What is Spectral Clustering?

To better understand the fun concept of spectral clustering, I would refer you to this medium article [3]. Reading that article would be very important since notions such as adjacency matrix, degree matrix, and laplacian are all explained in it for the normal graph. Those definitions will be generalized for the hypergraphs in the work we are discussing in this article.

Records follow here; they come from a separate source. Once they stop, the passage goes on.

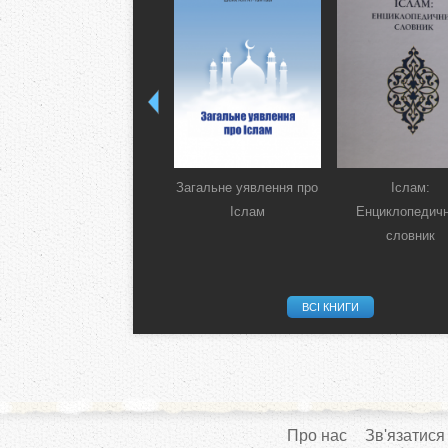
Загальне уявлення про
Іслам:
Іслам
Енциклопедич
словник
ВСІ КНИГИ
Про нас
Зв'язатися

Roughly speaking, Spectral clustering is an approach relying on eigenvalues and eigenvectors to find clusters of nodes in a graph based on how they are connected.

Abstract

As always, in the abstract of this paper one needs to look for the main contributions. In this paper, the main contributions are:

Generalizing the Normalized-Cut algorithm for Hypergraphs
Proposing methodologies for adding empirical loss as well for transductive classification
Experimenting on a number of benchmark tasks

Of all the above, the first one is the most important contribution of this work.

Video 1: Abstract

Introduction and Preliminaries

In the introduction of this paper authors go over the main motivation which was the complex relationships in many real-world application. They bring the problem of classifying papers into topics and discuss how modeling such problem with “simple” graphs (those in which edge represents the directed or undirected connection between two vertices only) is not very natural and explain its limitations. They also point to the concept of spectral clustering and discuss the approach in this paper a little bit.

Video 2: Section 1

Video 2: Preliminaries

Generalized N-Cut Formulation

In section 3 of this article the generalized formula for the objective of this new normalized cut is brought and discussed. The aim is to partition the hypergraph into two clusters that have strong intra-connection edges (dense within the cluster) and weak inter-connection edges (sparse inter-connections).

Video 3: Sections 3 and 5

Random Walk

Imagine you are in a city with routes to other cities, and the weights of each route is proportionate to its safety. It is fairly obvious that you don’t tend to use those unsafe routes very often, therefore if you have to use these and these only to get to a different cluster of cities, chances are that never happens. Therefore, random walk and transition probabilities and stochastic processes, is important to discuss when it comes to graph clustering. The 4th section of this article talks about that.

Video 4: Section 4

Embedding and Classification

Sections 6 and 7 talk about generalizing this now generalized N-cut to k clusters, which seems natural too. The only difference is now how can we assign classes when we have k eigenvectors to consider instead of 1? The solution is to apply an unsupervised clustering on top of them (e.g. K-Means is always a nice go-to).

Video 5: Section 6

As for the transductive inference, the only difference would be adding an empirical loss (e.g. hinge loss).

Video 6: Section 7

Empirical Validation

As usual, the methodology had to be implemented and validated on benchmark datasets. The results indicated the effectiveness of this algorithm at the time. A clear decrease in error-rate was observed when compared with simple-graph based models.

References

[1] Zhou, Dengyong, Jiayuan Huang, and Bernhard Schölkopf. “Learning with hypergraphs: Clustering, classification, and embedding.” Advances in neural information processing systems. 2007.

[2] Shi, Jianbo, and Jitendra Malik. “Normalized cuts and image segmentation.” Departmental Papers (CIS) (2000): 107.

[3] William Fleshman. “Spectral Clustering: Foundation and Application.” Medium

[4] Edwards, Michael, and Xianghua Xie. “Graph based convolutional neural network.” arXiv preprint arXiv:1609.08965 (2016).